EXCERPTED TEXT:
◆ ◆ ◆
Substantively, this draft depends on the idea that when two radios
are in touch with one another, the fact of the connection "belongs"
to the smaller radio, and the owner of the larger radio should for
some reason not be able to use that information for its own
purposes, and should not be subject to legal requests for it.
Somehow, then, the Fourth Amendment is supposed to cover a subject
which it had no prior connection with, because we need privacy and
we can't believe that we lost it without doing something about it.
I'm sympathetic, but I did spend weeks trying to explain in detail
why this won't work and the history can't be assumed away. Now,
without making any reference to what I said on the subject, you've
simply asserted that because we need the location of the other
fellow's radio that we put ourselves in touch with to be private, it
is private, and not only private, but the government should need a
search warrant, not a subpoena, to get it.
◆ ◆ ◆
[Dataset records]

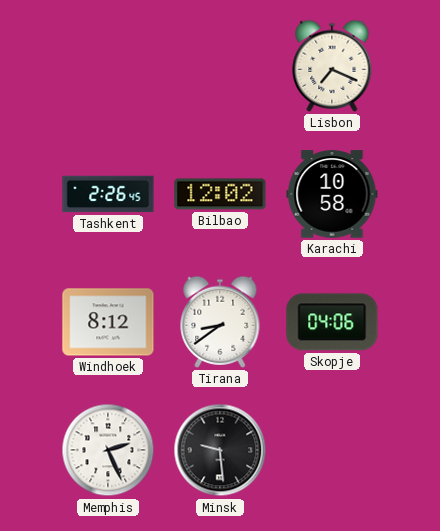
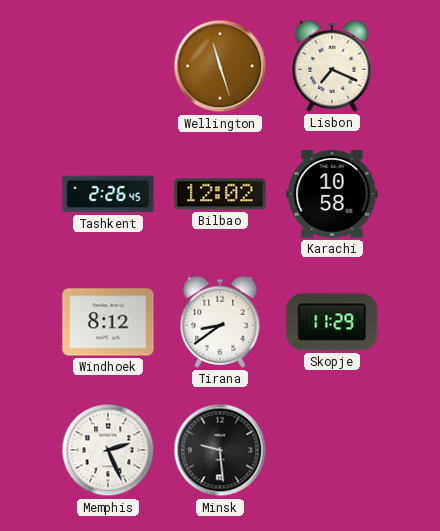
Wellington: none -> 11:27
Skopje: 04:06 -> 11:29
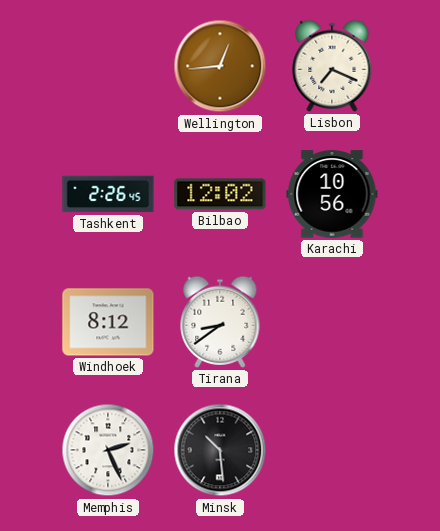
Wellington: 11:27 -> 12:44
Karachi: 10:58 -> 10:56
Skopje: 11:29 -> none
Minsk: 9:29 -> 10:29
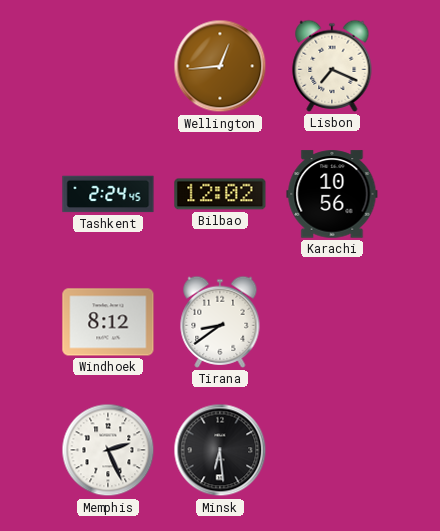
Tashkent: 2:26 -> 2:24
Minsk: 10:29 -> 6:29
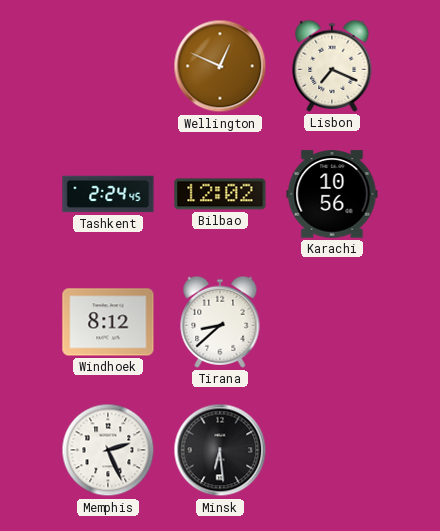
Wellington: 12:44 -> 12:49
Tirana: 8:39 -> 8:38
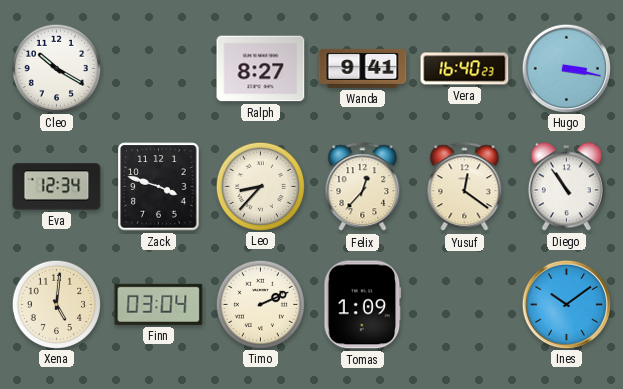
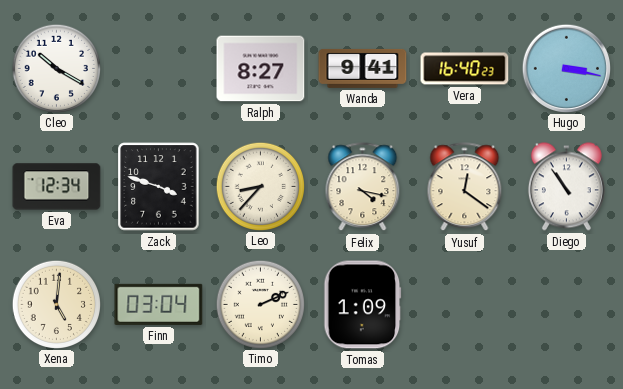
Felix: 12:37 -> 4:17
Ines: 10:09 -> none
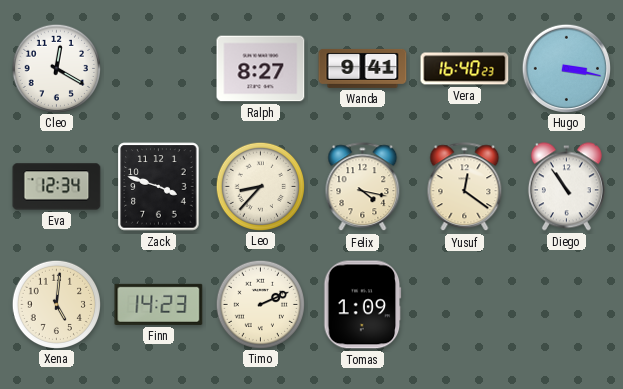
Cleo: 10:20 -> 12:20
Finn: 03:04 -> 14:23
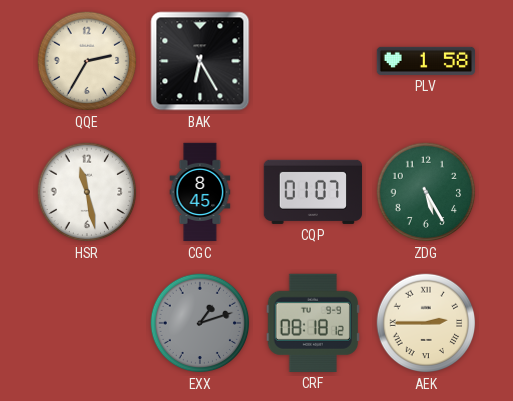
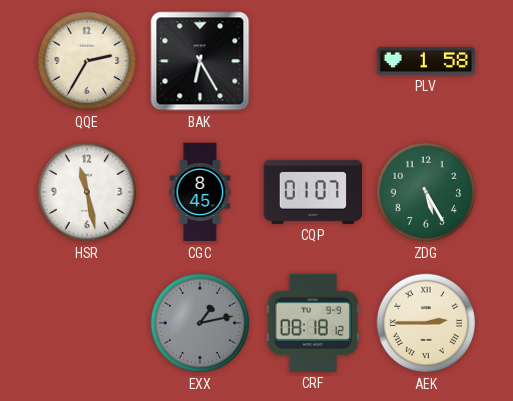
EXX: 1:12 -> 1:13
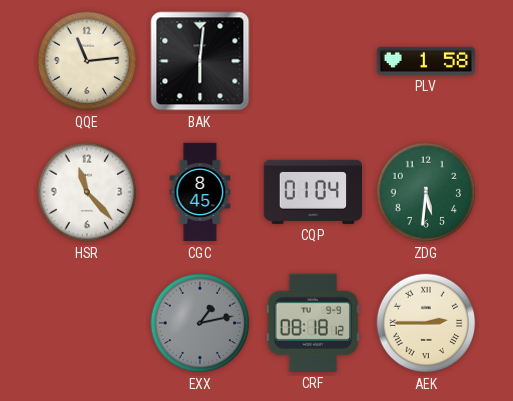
QQE: 2:35 -> 11:14
BAK: 6:25 -> 6:01
HSR: 11:28 -> 11:23
CQP: 01:07 -> 01:04
ZDG: 5:25 -> 5:31
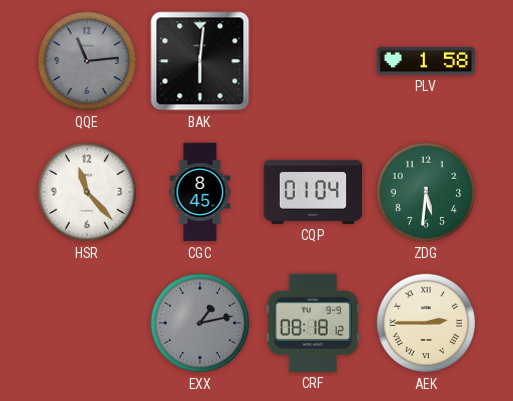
QQE dial: cream -> grey
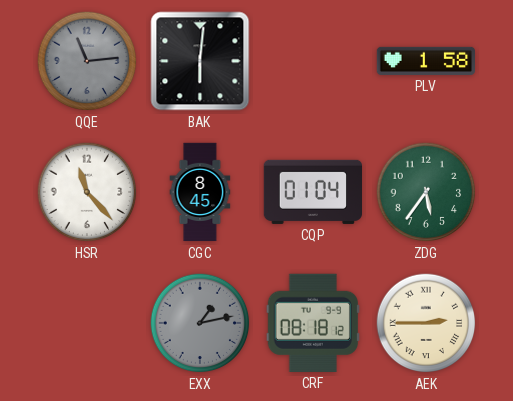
ZDG: 5:31 -> 5:36
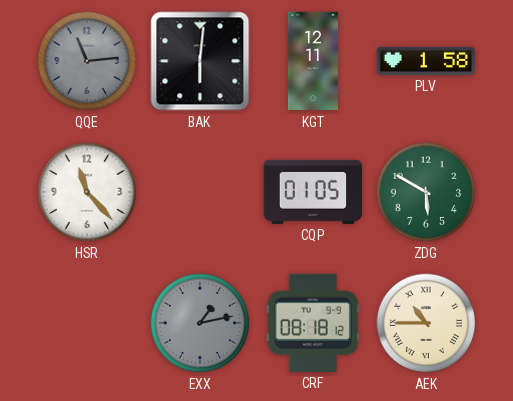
KGT: none -> 12:11
CGC: 8:45 -> none
CQP: 01:04 -> 01:05
ZDG: 5:36 -> 5:50
AEK: 2:45 -> 10:45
◆ ◆ ◆
GIVEN REQUEST A: From the passage on radio location privacy above, set down the words starting with "Substantively, this draft" and going on through "something about it.", unchanged.
GIVEN REQUEST B: In the listing above, extract the lines starting with the line with "ZDG: 5:31 -> 5:36" and going on through the last line of the listing, both ends included, and repeat them unchanged. Leave out the picture lines.

RESPONSE A:
Substantively, this draft depends on the idea that when two radios
are in touch with one another, the fact of the connection "belongs"
to the smaller radio, and the owner of the larger radio should for
some reason not be able to use that information for its own
purposes, and should not be subject to legal requests for it.
Somehow, then, the Fourth Amendment is supposed to cover a subject
which it had no prior connection with, because we need privacy and
we can't believe that we lost it without doing something about it.

RESPONSE B:
ZDG: 5:31 -> 5:36
KGT: none -> 12:11
CGC: 8:45 -> none
CQP: 01:04 -> 01:05
ZDG: 5:36 -> 5:50
AEK: 2:45 -> 10:45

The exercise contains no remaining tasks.